There is video, however, of Hamilton applauding after Thrash’s speech.

Schanzer told The Jewish Link that Hamilton’s apology was “not enough.”

“While it is important that liberal universities encourage diverse viewpoints that can sometimes lead to intellectual conflict, I think these institutions are missing the point when it comes to BDS. In my opinion, BDS is simply anti-Semitic and has no place in a civilized environment. It’s premised on untruths about Israel, the Jewish homeland, and isn’t simply speech since it encourages a financial and academic boycott. Although I thank God I didn’t experience the Shoah first-hand, I would imagine it parallels the way Jews were treated in 1930s Germany when their businesses were boycotted and they were excluded from academia for a flawed rationale.”

Solomon Birnbaum, an NYU Stern School of Business graduate, and the founder of a pro-Israel on-campus action group Realize Israel, called Thrasher’s speech “divisive, grandstanding at a minimum.”

“It is of course disappointing,” Birnbaum told The Jewish Link. “No one wants to be singled out at what is supposed to be a celebration for the students.”

Birnbaum said he founded Realize Israel on NYU’s campus because of his disappointment in well-funded Jewish organizations that were not “meeting the requirements for Jewish NYU students to express themselves.”

A partner at Fuchsman and Birnbaum Advisory, he is a graduate of the North Shore Hebrew Academy in Great Neck, New York.

His take on Thrasher was mixed.

“I would say it empowers both sides,” said Birnbaum. “It emboldens those who agree with Thrasher, and it motivates Jewish and Zionist students to speak out. At a minimum it brings everyone’s attention in the tri-state area to how blatant these movements have been and how they have taken over other peoples’ platforms. At someone else’s moment of achievement, Thrasher is grabbing a headline.”

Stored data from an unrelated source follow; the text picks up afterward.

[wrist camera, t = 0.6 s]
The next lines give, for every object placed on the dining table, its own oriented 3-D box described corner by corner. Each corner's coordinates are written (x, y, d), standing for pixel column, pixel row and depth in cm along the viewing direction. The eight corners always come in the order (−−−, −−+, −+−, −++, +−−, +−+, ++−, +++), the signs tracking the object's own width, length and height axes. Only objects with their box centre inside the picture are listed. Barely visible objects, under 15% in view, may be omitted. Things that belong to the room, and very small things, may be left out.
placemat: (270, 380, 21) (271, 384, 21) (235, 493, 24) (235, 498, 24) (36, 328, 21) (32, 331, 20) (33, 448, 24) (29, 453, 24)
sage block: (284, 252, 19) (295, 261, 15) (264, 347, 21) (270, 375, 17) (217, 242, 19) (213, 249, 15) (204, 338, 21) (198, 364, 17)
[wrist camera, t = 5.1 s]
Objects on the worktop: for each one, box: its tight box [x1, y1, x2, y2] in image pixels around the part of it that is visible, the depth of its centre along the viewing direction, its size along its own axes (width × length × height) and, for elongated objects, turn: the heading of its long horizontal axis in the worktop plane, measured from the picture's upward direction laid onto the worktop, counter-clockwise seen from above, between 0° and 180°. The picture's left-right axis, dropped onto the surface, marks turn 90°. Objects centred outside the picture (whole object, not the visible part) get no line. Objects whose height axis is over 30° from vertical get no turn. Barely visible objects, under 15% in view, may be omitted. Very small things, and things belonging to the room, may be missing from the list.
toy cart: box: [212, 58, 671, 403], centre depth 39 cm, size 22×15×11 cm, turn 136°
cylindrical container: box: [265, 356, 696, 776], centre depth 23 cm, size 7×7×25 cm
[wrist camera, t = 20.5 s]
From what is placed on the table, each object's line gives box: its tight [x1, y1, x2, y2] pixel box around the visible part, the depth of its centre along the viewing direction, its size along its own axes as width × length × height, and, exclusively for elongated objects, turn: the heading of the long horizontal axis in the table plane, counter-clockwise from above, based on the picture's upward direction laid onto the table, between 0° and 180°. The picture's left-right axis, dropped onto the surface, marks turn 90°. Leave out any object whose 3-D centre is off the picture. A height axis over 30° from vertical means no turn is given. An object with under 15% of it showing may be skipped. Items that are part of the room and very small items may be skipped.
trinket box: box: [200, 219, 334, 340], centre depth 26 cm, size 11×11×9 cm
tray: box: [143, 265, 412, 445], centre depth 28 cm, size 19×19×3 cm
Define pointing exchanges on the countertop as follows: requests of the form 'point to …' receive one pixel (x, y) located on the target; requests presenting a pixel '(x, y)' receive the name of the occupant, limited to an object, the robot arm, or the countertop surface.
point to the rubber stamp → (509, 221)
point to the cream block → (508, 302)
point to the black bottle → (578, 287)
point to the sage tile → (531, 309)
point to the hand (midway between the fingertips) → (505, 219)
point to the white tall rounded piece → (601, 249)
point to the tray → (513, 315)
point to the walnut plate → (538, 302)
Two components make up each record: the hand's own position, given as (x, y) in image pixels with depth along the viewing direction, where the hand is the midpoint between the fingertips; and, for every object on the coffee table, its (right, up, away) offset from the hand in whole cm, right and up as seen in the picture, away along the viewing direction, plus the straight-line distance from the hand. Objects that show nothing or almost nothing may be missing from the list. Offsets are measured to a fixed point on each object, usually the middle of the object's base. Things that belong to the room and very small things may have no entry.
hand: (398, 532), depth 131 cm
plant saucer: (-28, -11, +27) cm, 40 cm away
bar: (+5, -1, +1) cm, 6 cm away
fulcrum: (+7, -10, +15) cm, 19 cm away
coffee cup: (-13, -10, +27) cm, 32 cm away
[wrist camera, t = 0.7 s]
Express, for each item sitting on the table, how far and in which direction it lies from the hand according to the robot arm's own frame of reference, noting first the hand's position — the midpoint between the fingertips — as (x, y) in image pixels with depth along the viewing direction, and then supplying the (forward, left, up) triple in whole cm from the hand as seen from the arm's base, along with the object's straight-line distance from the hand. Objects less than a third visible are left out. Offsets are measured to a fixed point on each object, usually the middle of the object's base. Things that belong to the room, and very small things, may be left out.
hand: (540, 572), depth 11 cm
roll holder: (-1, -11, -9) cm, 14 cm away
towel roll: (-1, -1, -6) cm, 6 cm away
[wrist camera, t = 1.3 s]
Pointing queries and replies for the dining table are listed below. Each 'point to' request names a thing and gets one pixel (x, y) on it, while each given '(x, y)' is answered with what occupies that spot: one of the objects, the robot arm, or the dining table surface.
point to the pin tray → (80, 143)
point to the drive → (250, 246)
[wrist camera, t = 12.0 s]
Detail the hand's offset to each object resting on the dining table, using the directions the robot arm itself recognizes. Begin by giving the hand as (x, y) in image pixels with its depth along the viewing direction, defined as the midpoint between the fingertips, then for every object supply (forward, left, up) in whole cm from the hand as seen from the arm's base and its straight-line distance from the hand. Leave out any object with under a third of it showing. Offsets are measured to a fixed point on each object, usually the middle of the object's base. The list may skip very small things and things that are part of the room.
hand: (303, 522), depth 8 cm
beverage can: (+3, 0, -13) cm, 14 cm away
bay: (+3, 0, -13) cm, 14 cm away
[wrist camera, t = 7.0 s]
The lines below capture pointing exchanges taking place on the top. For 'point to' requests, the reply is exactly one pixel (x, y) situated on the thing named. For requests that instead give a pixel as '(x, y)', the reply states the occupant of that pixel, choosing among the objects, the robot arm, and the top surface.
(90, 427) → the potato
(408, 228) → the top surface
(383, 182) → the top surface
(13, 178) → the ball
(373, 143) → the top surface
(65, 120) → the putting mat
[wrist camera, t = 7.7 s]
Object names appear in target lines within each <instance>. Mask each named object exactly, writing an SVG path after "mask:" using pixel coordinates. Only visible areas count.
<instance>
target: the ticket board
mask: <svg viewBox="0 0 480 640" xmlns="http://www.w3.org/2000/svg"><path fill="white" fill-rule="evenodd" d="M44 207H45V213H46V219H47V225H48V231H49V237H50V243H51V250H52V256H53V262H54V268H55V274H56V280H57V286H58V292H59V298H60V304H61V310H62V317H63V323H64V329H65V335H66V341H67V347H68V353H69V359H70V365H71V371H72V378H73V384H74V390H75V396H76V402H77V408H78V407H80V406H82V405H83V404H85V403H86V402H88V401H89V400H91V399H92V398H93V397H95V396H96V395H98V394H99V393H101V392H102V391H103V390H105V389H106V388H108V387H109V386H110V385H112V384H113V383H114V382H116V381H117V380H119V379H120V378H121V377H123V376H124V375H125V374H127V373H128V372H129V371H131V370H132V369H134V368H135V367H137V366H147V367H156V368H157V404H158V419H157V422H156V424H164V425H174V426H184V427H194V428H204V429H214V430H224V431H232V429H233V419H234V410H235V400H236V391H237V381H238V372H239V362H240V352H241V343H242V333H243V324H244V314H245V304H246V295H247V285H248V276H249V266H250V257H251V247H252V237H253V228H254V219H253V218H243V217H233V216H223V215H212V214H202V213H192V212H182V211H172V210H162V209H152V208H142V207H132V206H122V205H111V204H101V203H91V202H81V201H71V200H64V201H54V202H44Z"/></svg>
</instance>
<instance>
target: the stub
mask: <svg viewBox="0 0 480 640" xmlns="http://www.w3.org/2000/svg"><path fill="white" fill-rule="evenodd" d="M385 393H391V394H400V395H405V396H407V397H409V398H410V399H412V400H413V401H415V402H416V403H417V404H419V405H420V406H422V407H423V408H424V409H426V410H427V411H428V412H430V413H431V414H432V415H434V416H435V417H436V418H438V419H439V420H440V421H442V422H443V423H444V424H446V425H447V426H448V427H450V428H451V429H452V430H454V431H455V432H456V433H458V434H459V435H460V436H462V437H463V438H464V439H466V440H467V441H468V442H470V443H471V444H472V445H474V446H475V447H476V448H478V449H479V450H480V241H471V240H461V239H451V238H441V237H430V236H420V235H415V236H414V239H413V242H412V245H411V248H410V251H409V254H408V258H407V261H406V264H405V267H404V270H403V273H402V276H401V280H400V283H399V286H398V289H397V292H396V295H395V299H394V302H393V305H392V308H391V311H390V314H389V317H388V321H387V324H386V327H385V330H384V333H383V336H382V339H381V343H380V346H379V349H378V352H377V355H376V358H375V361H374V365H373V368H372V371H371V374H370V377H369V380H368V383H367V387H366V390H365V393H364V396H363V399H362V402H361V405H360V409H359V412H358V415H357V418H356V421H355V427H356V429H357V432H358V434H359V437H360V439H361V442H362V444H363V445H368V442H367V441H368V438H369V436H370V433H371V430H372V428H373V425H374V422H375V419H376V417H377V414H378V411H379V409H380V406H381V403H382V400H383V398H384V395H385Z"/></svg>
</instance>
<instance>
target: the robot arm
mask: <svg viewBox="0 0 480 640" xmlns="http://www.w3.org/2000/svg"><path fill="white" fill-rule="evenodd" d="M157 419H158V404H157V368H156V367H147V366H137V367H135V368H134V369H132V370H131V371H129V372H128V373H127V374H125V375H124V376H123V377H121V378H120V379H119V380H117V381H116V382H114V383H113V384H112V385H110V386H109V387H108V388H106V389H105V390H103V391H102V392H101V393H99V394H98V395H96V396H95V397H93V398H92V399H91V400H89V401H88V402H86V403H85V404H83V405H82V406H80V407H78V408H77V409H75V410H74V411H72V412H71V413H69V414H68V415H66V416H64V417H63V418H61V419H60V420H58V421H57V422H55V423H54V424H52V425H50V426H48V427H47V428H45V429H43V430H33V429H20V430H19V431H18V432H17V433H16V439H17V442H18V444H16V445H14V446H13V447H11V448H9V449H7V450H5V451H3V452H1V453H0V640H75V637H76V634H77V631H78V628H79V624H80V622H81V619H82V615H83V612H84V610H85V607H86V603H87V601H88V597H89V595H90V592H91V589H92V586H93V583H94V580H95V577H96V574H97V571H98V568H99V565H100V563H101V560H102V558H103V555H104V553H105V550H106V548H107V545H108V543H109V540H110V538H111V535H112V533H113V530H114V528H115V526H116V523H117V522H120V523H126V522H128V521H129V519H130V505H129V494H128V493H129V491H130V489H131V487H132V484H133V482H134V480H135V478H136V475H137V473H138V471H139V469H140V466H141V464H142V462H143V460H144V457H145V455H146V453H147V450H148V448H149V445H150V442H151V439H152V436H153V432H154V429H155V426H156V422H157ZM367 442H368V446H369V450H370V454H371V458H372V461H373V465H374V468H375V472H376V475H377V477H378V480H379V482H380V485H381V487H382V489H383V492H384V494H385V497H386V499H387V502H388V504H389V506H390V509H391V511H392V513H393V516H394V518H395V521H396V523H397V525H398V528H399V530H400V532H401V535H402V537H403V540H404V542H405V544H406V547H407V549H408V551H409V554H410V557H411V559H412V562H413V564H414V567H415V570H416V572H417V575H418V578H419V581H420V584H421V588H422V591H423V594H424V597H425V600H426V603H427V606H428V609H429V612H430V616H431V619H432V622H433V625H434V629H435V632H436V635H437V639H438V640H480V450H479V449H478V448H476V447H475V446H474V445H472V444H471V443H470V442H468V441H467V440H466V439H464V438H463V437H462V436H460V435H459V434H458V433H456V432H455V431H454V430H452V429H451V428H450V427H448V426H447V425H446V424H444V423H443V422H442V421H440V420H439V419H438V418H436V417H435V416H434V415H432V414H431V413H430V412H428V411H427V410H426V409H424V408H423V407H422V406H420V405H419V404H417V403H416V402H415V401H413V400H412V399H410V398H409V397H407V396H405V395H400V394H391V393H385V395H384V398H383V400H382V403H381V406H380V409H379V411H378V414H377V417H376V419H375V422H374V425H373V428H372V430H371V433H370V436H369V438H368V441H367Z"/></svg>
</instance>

Birnbaum said in more recent years on college campuses around the country, the tactics of the anti-Israel organizations have changed.

“I think they are reaching into areas that are off limits such as the academic boycotting of academic institutions,” he said.

Birnbaum added that he felt the real core issue coming out of the Thrasher speech and other anti-Israel actions is that a non-Jewish or non-Zionist person “envisions a white male person as being the Zionist, which of course is not representative of all Jewish people. So now we’re hearing this narrative of the privileged white male connected to Zionism.”

Birnbaum was also quick to note that the reality of the conflict between Israel and the Palestinians positions a “powerful democratic state with one of the world’s strongest military powers up against a Palestinian economy that its people have largely yet to establish.

“The Israel Palestinian conflict is structurally disadvantaged out of Zionism’s favor,” he said.

Realize Israel, which can be found at realizeisrael.com, has reached over 1,000 Jewish students since its 2015 beginnings. Its mission is to bring students together to “defending, standing with and celebrating Israel.”

It recently held a “Rave in the Park” at nearby Washington Square.

“It was an unbelievable celebration of the year’s grass-roots efforts for Israel by our students,” said Birnbaum. “Realize Israel is a very diverse group, with Jewish students from all backgrounds.”

Concerning Thrasher’s speech and President Hamilton’s response, Birnbaum added, “When you look at the situation in its entirety, NYU is focusing on addressing it. It is a tarnish on its reputation.”

Still, any contrition from NYU would not have been enough from keeping Ellen Schanzer from switching to Stern College.

“It was easy to write the letter, as having spent the year in Israel, I appreciate the absurdity of what the BDS supporters say about Israel,” she said in her email to The Jewish Link. “In fact, my parents made me wait a few days to send the letter since they were concerned about the practical consequences of my decision to withdraw because I had worked so hard in high school to gain admission to NYU.”